小さな食堂や、付きっきりの世話が必要な動物がいる部屋や、駐車場に面した方には動物たちの餌を用意する倉庫があったりする。

その中でも正面入り口を入ってすぐのところにあるのが、デスクが並んだ広い部屋だった。
事務仕事や応接をする、だいたい常に人がいる場所である。

だが、そこでいつもデスクに向かっているのは、三人の職員だけだった。
この広大な動物園の事務作業を、たった三人でこなしているのだ。
しかも業務時間のほとんどを、デスクに座らずに隅の方にある休憩スペースで過ごしている。

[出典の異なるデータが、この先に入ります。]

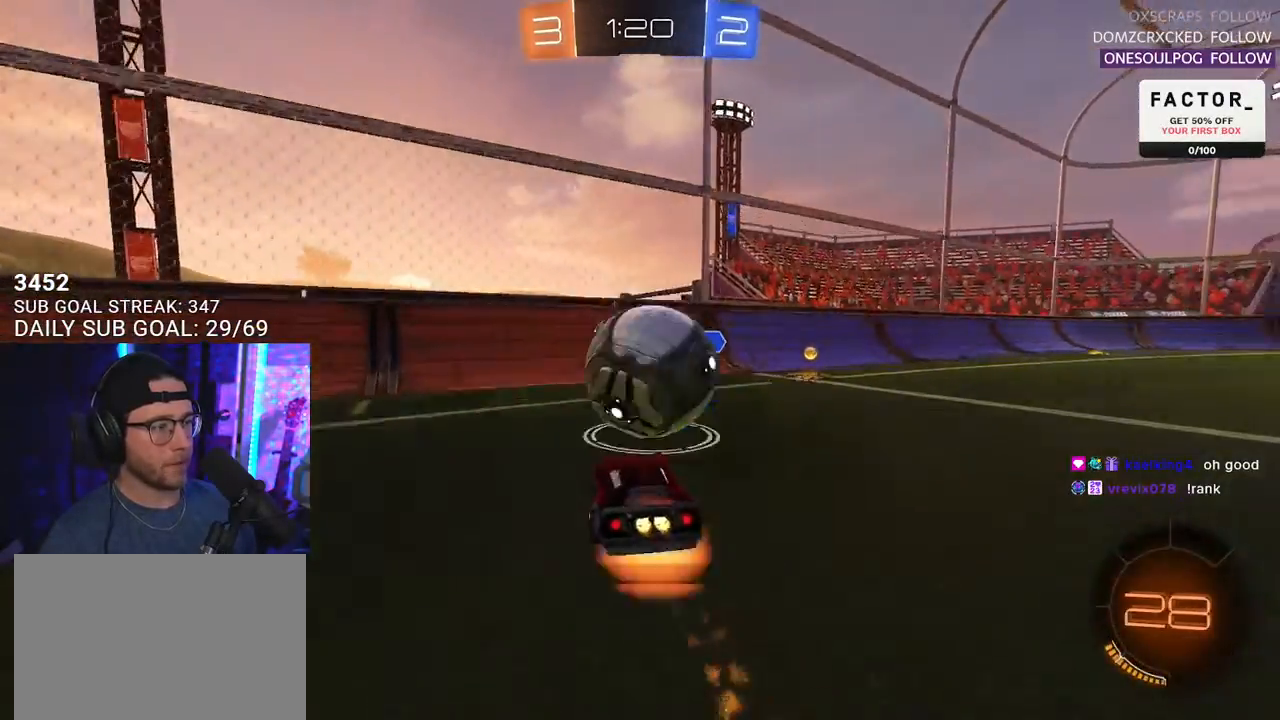
{"buttons": ["R2"], "left_stick": "right", "right_stick": "center", "events": [[33, "left_stick", "down"], [117, "CROSS", "up"], [250, "L3", "up"], [267, "left_stick", "right"], [317, "R1", "up"]]}
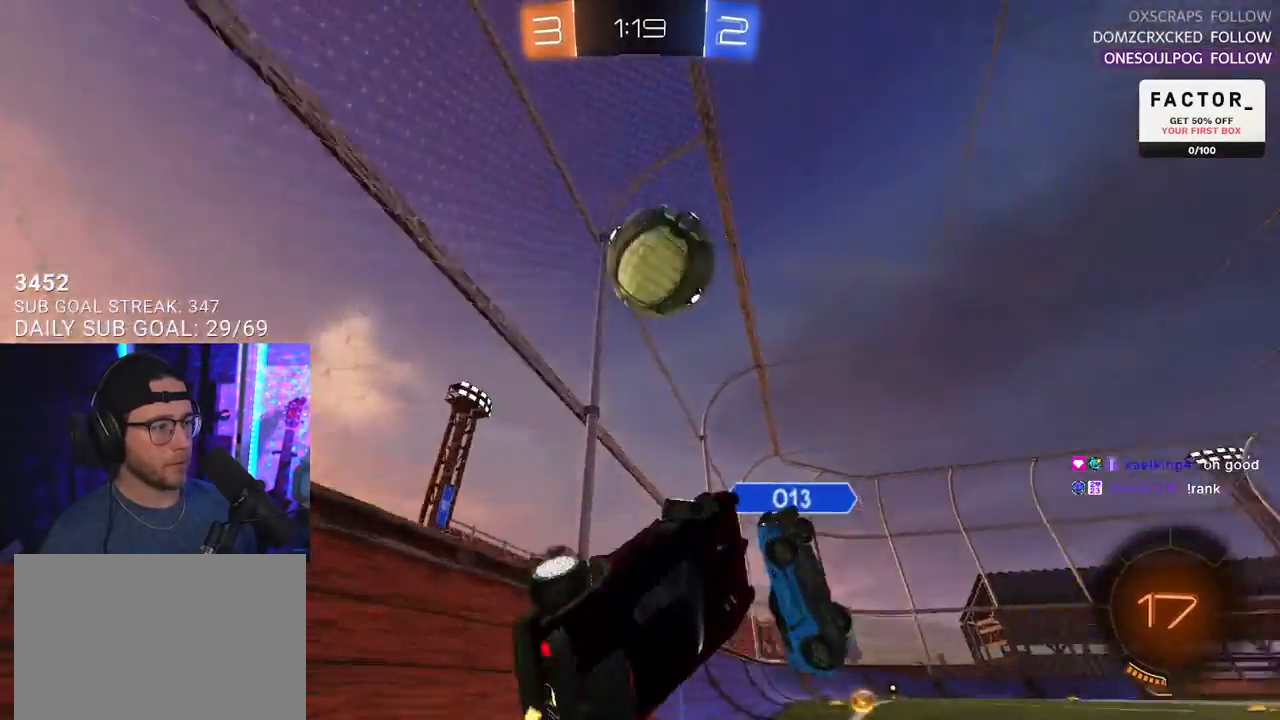
{"buttons": ["CROSS", "L2", "R1", "R2"], "left_stick": "down-left", "right_stick": "center", "events": [[83, "left_stick", "up-left"], [100, "L2", "down"], [233, "L2", "up"], [300, "R1", "down"], [350, "left_stick", "down"], [400, "CROSS", "down"], [433, "L2", "down"], [467, "left_stick", "down-left"]]}
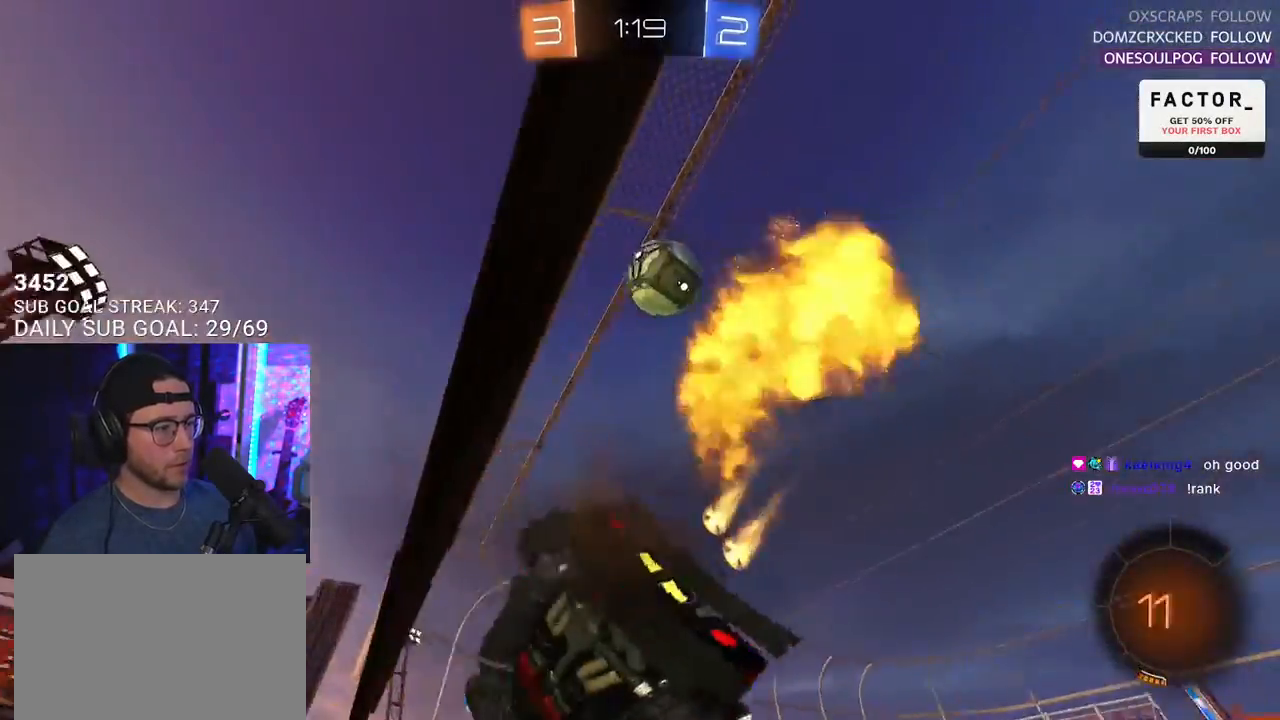
{"buttons": ["R2"], "left_stick": "up", "right_stick": "center", "events": [[33, "CROSS", "up"], [33, "R1", "up"], [33, "SQUARE", "down"], [33, "TRIANGLE", "down"], [50, "SQUARE", "up"], [150, "L2", "up"], [167, "TRIANGLE", "up"], [200, "left_stick", "center"], [333, "left_stick", "down-left"], [350, "L2", "down"], [467, "L2", "up"], [467, "left_stick", "up"]]}
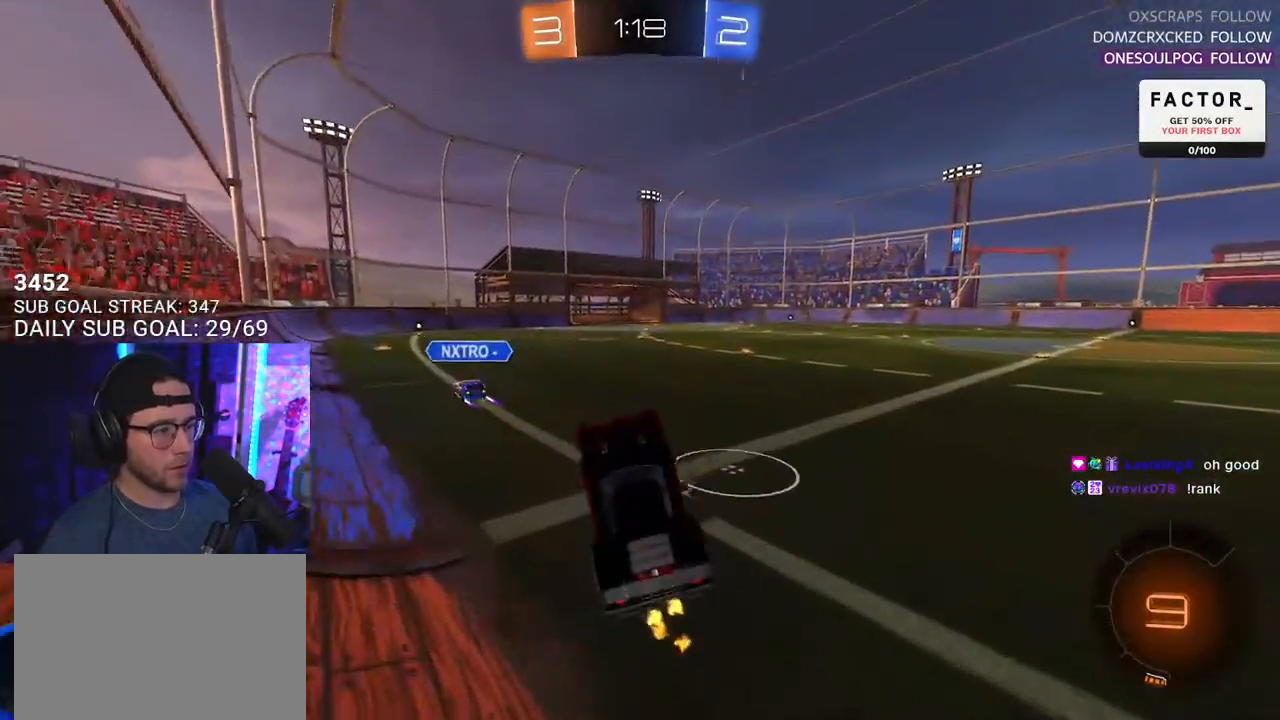
{"buttons": ["R2"], "left_stick": "right", "right_stick": "center", "events": [[50, "L2", "down"], [133, "L2", "up"], [183, "left_stick", "up-right"], [267, "CROSS", "down"], [333, "CROSS", "up"], [467, "left_stick", "right"]]}
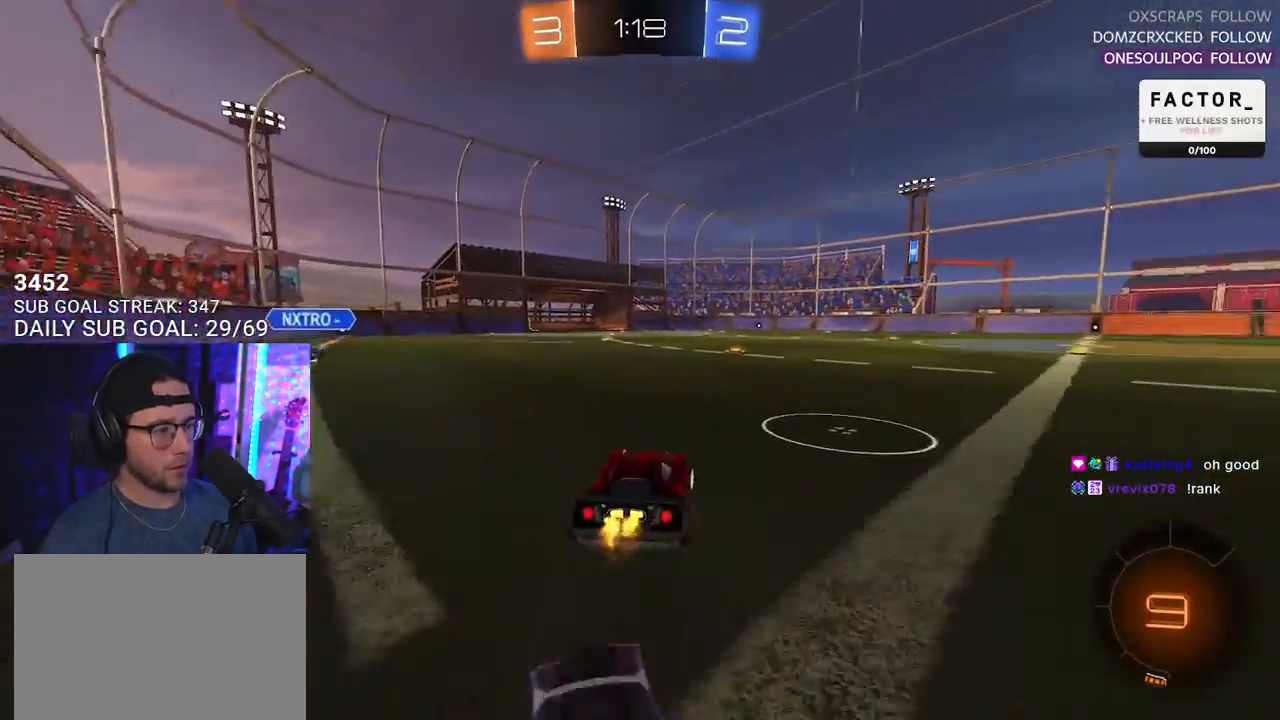
{"buttons": ["R2"], "left_stick": "center", "right_stick": "center", "events": [[167, "R2", "up"], [217, "left_stick", "center"], [250, "L2", "down"], [350, "L2", "up"], [383, "R2", "down"]]}
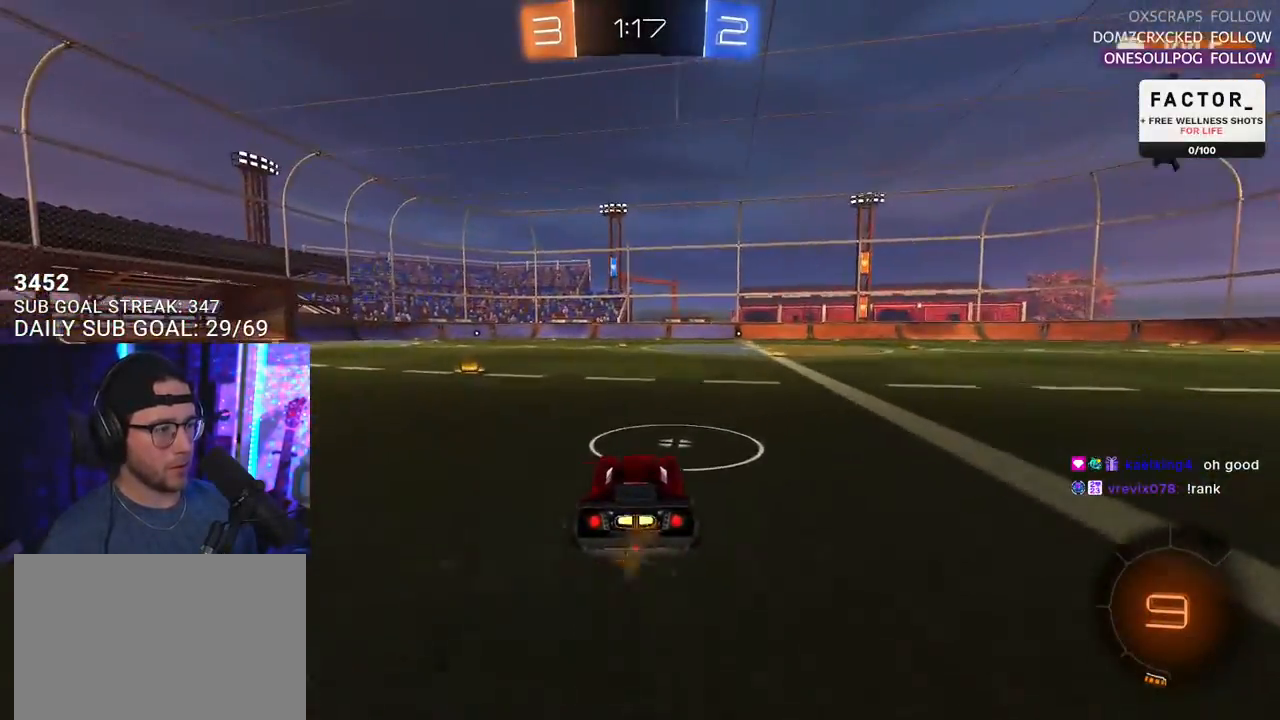
{"buttons": ["R2"], "left_stick": "left", "right_stick": "center", "events": [[83, "R2", "up"], [183, "R2", "down"], [267, "left_stick", "left"]]}
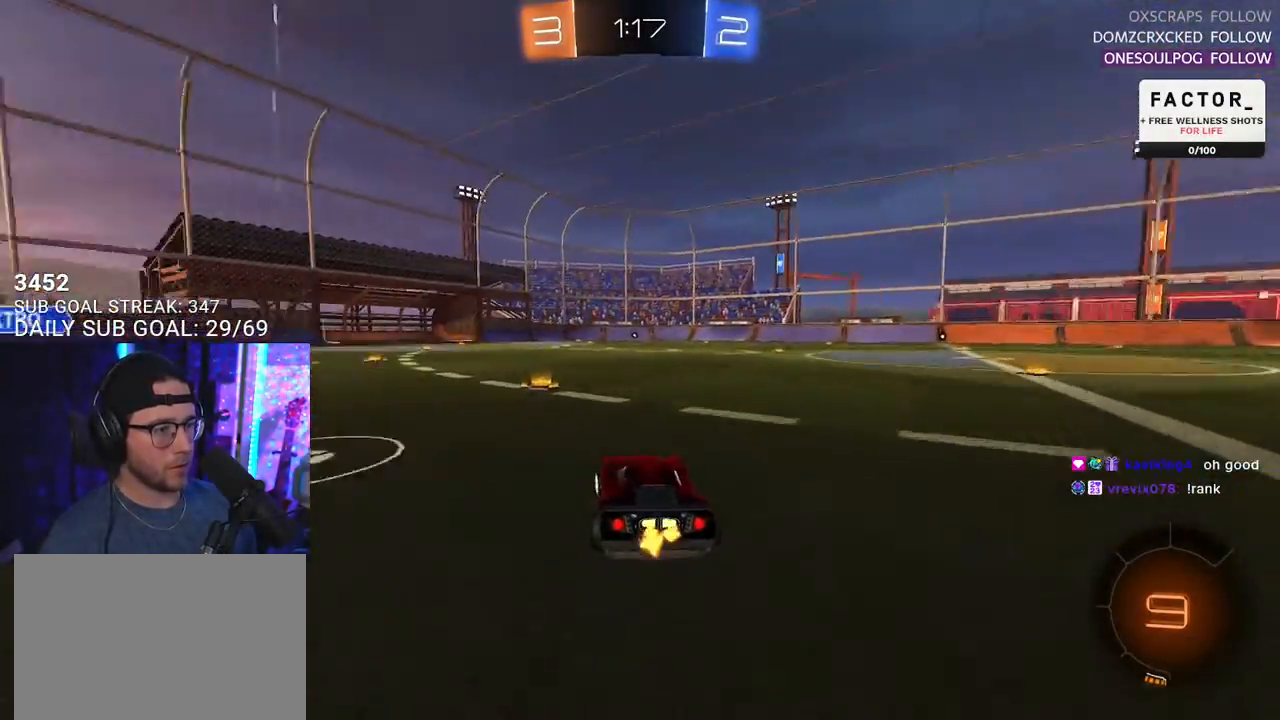
{"buttons": ["R2"], "left_stick": "center", "right_stick": "center", "events": [[33, "left_stick", "center"], [167, "TRIANGLE", "down"], [283, "TRIANGLE", "up"]]}
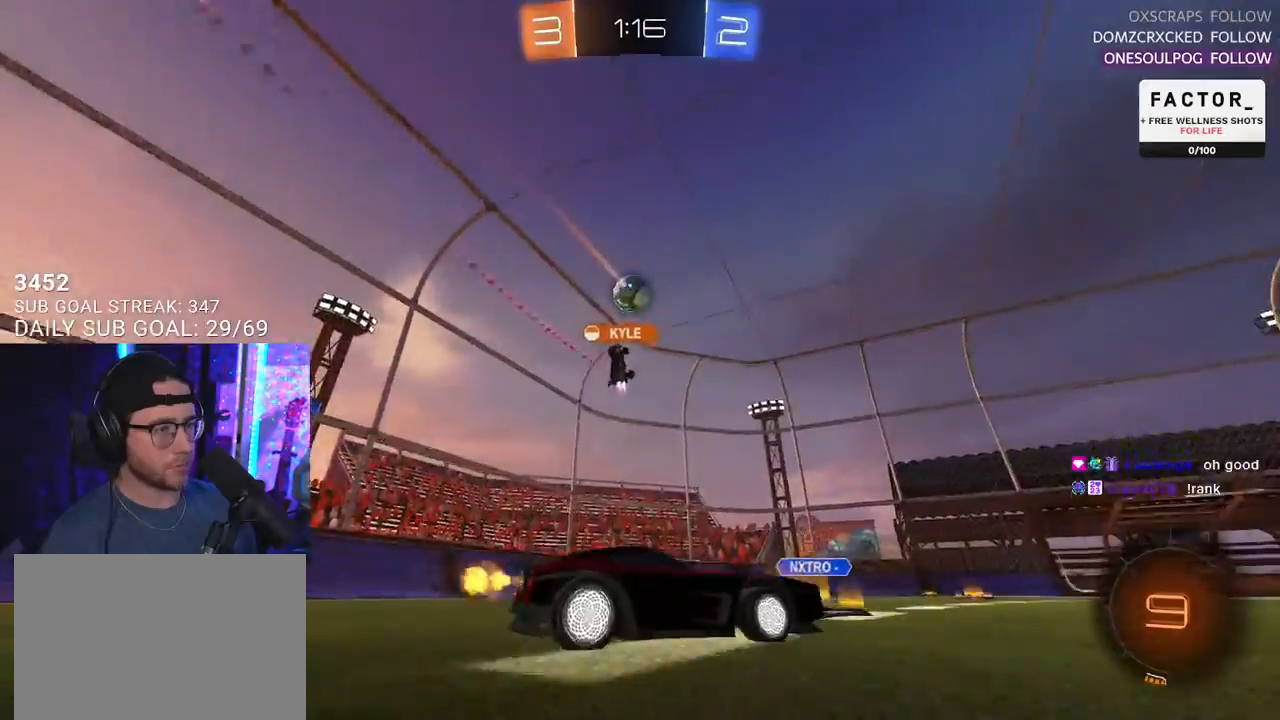
{"buttons": ["R2"], "left_stick": "right", "right_stick": "center", "events": [[17, "left_stick", "right"]]}
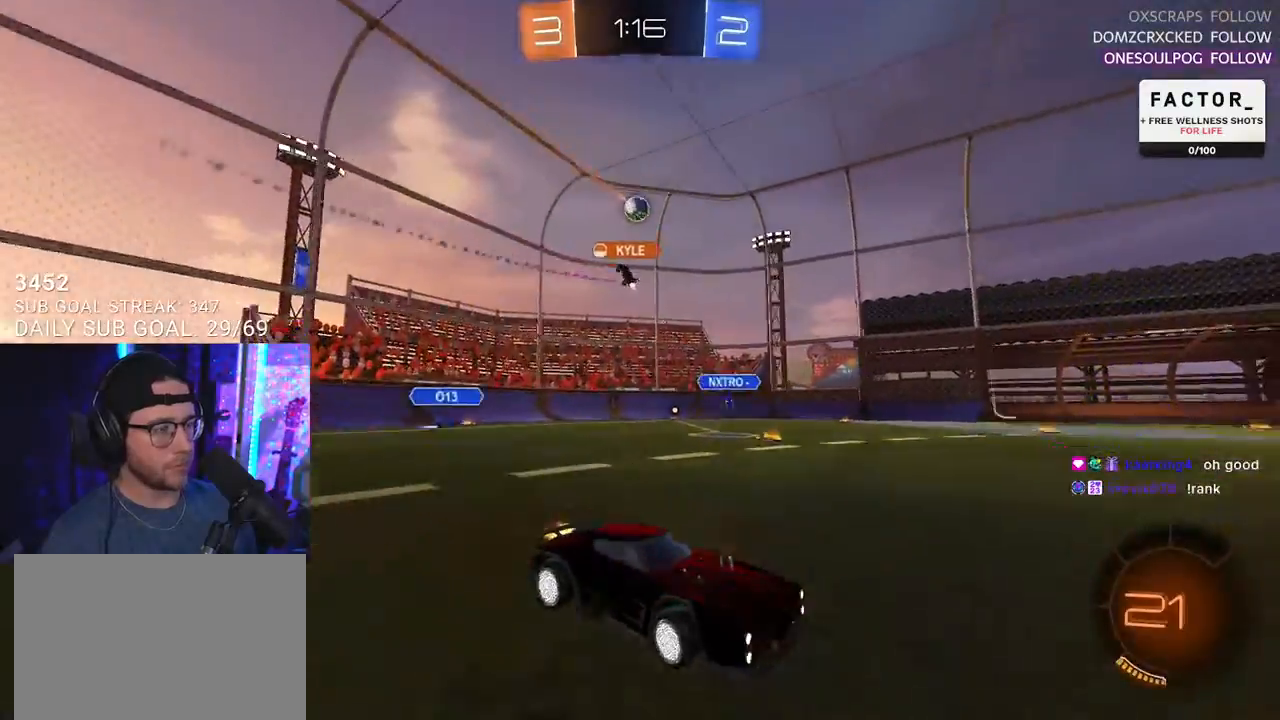
{"buttons": ["R2"], "left_stick": "right", "right_stick": "center", "events": []}
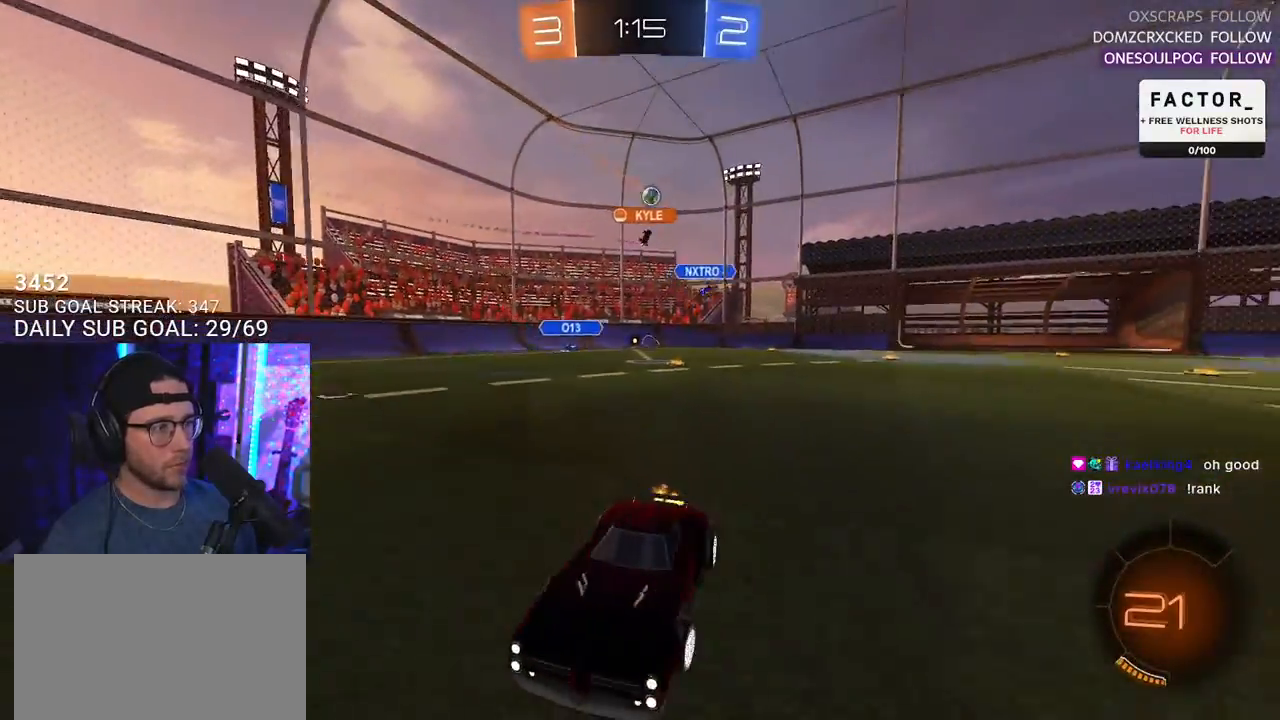
{"buttons": ["SQUARE", "R2"], "left_stick": "left", "right_stick": "center", "events": [[283, "left_stick", "left"], [433, "SQUARE", "down"]]}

ラビと茅野が事務所へ入っていくと、やはり三人はいつものように、隅の丸いテーブルを囲んでいた。
扉に背を向けていた一人が振り返って、にっこりと笑顔を見せる。


「副園長、茅野ちゃん、おかえりなさい」


ゆるく波打った亜麻色の髪が揺れる。
彼女が、さっき条と茅野の会話にも出てきていた、カローラだ。
面倒見がよく世話好きで、茅野に洋服のお下がりをくれたり、必要そうなものを森と二人で見繕ってくれたりした。

カローラの隣では、丸い眼鏡をかけた小柄な老人が、白い手でカップを傾けている。
彼はカップを置くと、口髭を撫で、広くなった額を撫でながら、言った。


「やあ、お疲れさま」
「お疲れさまです」


茅野は頷くように頭を下げる。
そして、見慣れてきた顔が、一つ足りないことに気付いた。